(Stored data)
☆ ☆ ☆ ☆ ☆

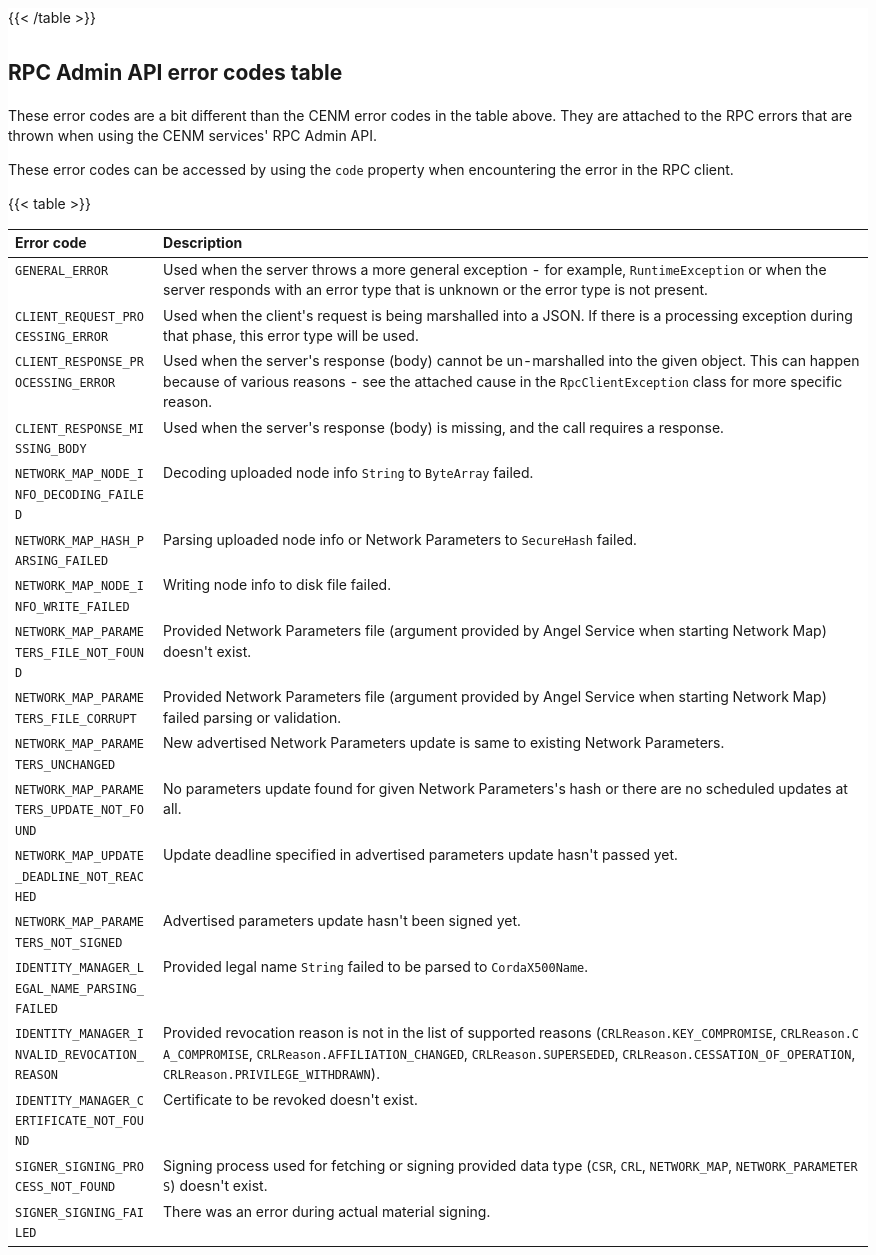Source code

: {{< /table >}}

## RPC Admin API error codes table

These error codes are a bit different than the CENM error codes in the table above. They are attached to the RPC errors that are thrown when using the CENM services' RPC Admin API.

These error codes can be accessed by using the `code` property when encountering the error in the RPC client.

{{< table >}}

| Error code | Description
| :---------- | :------- |
| `GENERAL_ERROR`                              | Used when the server throws a more general exception - for example, `RuntimeException` or when the server responds with an error type that is unknown or the error type is not present.                                                                              |
| `CLIENT_REQUEST_PROCESSING_ERROR`            | Used when the client's request is being marshalled into a JSON. If there is a processing exception during that phase, this error type will be used.                                                                                                       |
| `CLIENT_RESPONSE_PROCESSING_ERROR`           | Used when the server's response (body) cannot be un-marshalled into the given object. This can happen because of various reasons - see the attached cause in the `RpcClientException` class for more specific reason.                                       |
| `CLIENT_RESPONSE_MISSING_BODY`               | Used when the server's response (body) is missing, and the call requires a response.                                                                                                                                                                     |
| `NETWORK_MAP_NODE_INFO_DECODING_FAILED`      | Decoding uploaded node info `String` to `ByteArray` failed.                                                                                                                                                                                              |
| `NETWORK_MAP_HASH_PARSING_FAILED`            | Parsing uploaded node info or Network Parameters to `SecureHash` failed.                                                                                                                                                                                 |
| `NETWORK_MAP_NODE_INFO_WRITE_FAILED`         | Writing node info to disk file failed.                                                                                                                                                                                                                   |
| `NETWORK_MAP_PARAMETERS_FILE_NOT_FOUND`      | Provided Network Parameters file (argument provided by Angel Service when starting Network Map) doesn't exist.                                                                                                                                           |
| `NETWORK_MAP_PARAMETERS_FILE_CORRUPT`        | Provided Network Parameters file (argument provided by Angel Service when starting Network Map) failed parsing or validation.                                                                                                                            |
| `NETWORK_MAP_PARAMETERS_UNCHANGED`           | New advertised Network Parameters update is same to existing Network Parameters.                                                                                                                                                                         |
| `NETWORK_MAP_PARAMETERS_UPDATE_NOT_FOUND`    | No parameters update found for given Network Parameters's hash or there are no scheduled updates at all.                                                                                                                                                 |
| `NETWORK_MAP_UPDATE_DEADLINE_NOT_REACHED`    | Update deadline specified in advertised parameters update hasn't passed yet.                                                                                                                                                                             |
| `NETWORK_MAP_PARAMETERS_NOT_SIGNED`          | Advertised parameters update hasn't been signed yet.                                                                                                                                                                                                     |
| `IDENTITY_MANAGER_LEGAL_NAME_PARSING_FAILED` | Provided legal name `String` failed to be parsed to `CordaX500Name`.                                                                                                                                                                                     |
| `IDENTITY_MANAGER_INVALID_REVOCATION_REASON` | Provided revocation reason is not in the list of supported reasons (`CRLReason.KEY_COMPROMISE`, `CRLReason.CA_COMPROMISE`, `CRLReason.AFFILIATION_CHANGED`, `CRLReason.SUPERSEDED`, `CRLReason.CESSATION_OF_OPERATION`, `CRLReason.PRIVILEGE_WITHDRAWN`).|
| `IDENTITY_MANAGER_CERTIFICATE_NOT_FOUND`     | Certificate to be revoked doesn't exist.                                                                                                                                                                                                                 |
| `SIGNER_SIGNING_PROCESS_NOT_FOUND`           | Signing process used for fetching or signing provided data type (`CSR`, `CRL`, `NETWORK_MAP`, `NETWORK_PARAMETERS`) doesn't exist.                                                                                                                               |
| `SIGNER_SIGNING_FAILED`                      | There was an error during actual material signing.                                                                                                                                                                                                       |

☆ ☆ ☆ ☆ ☆

BRIEF:
Leave out the pictures. Return exactly the lines from the first line of the records to the line bearing "These error codes are", inclusive.

RESPONSE FOR THIS EXERCISE:
Source code

: {{< /table >}}

## RPC Admin API error codes table

These error codes are a bit different than the CENM error codes in the table above. They are attached to the RPC errors that are thrown when using the CENM services' RPC Admin API.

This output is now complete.